### INFORMATION SUPPLIED
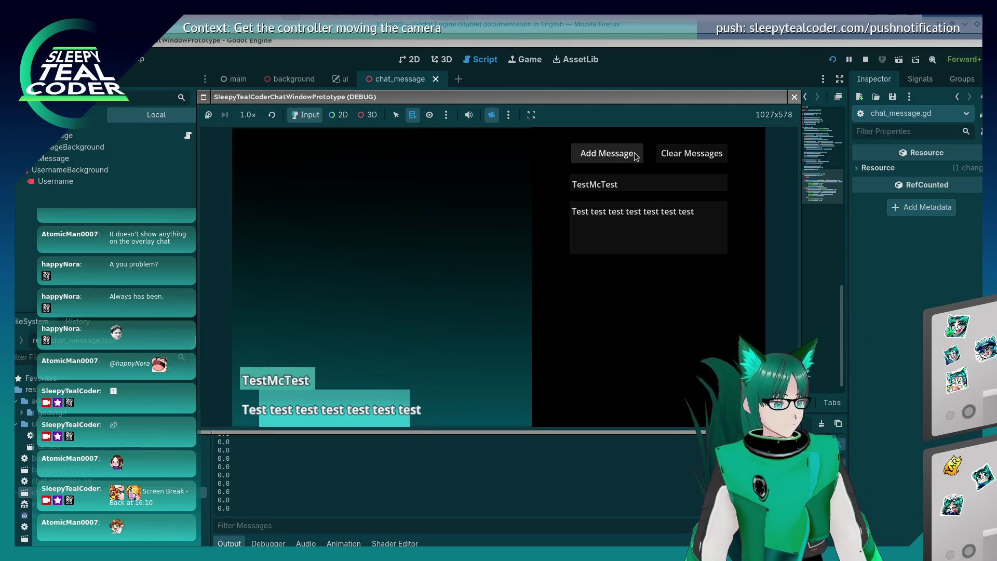
left_click(634, 154)
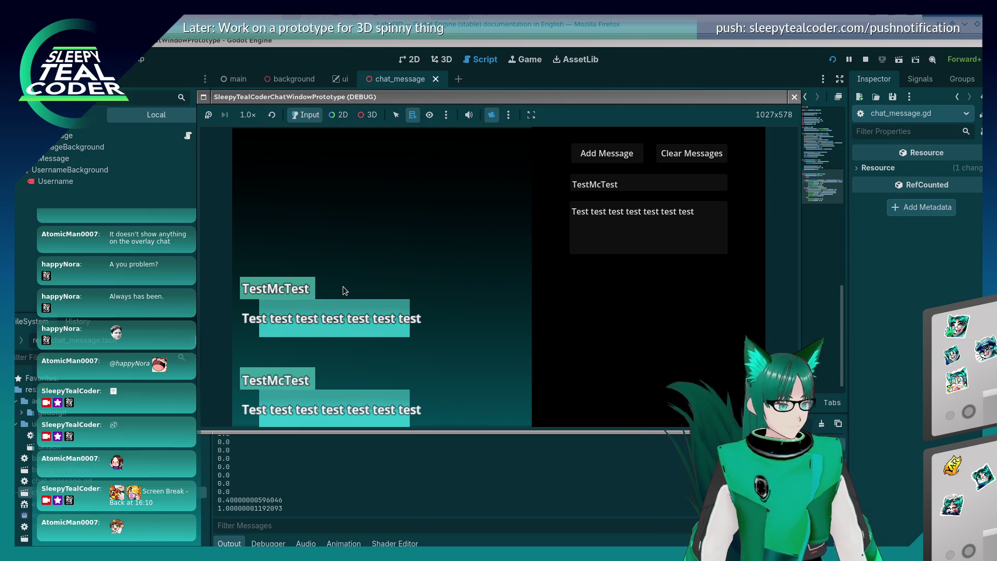
left_click(600, 156)
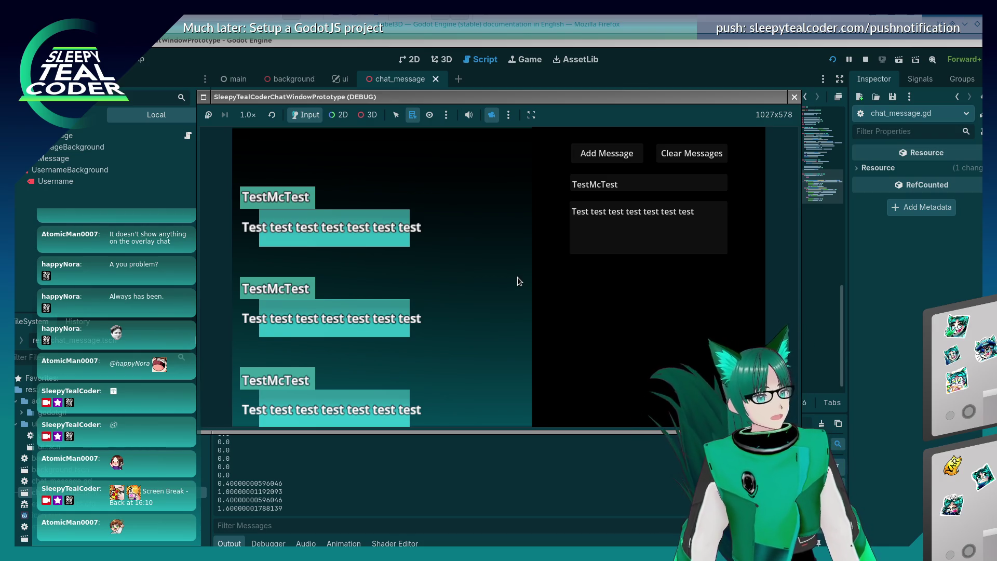
left_click(614, 156)
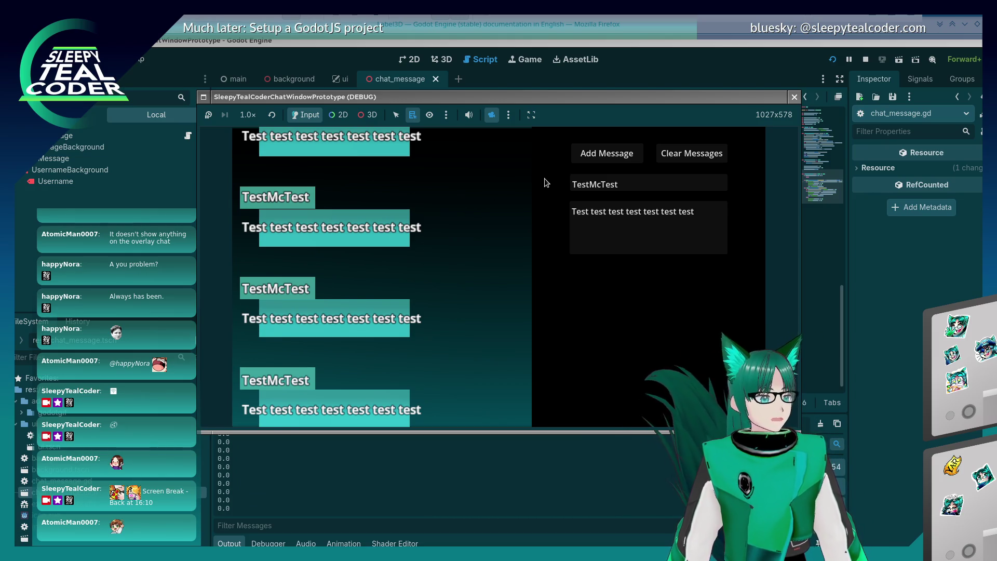
left_click(590, 160)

### PROBLEM STATEMENT
Reproduce all the material exactly, omitting images.

### RESULT OF THIS TASK
left_click(634, 154)
left_click(600, 156)
left_click(614, 156)
left_click(590, 160)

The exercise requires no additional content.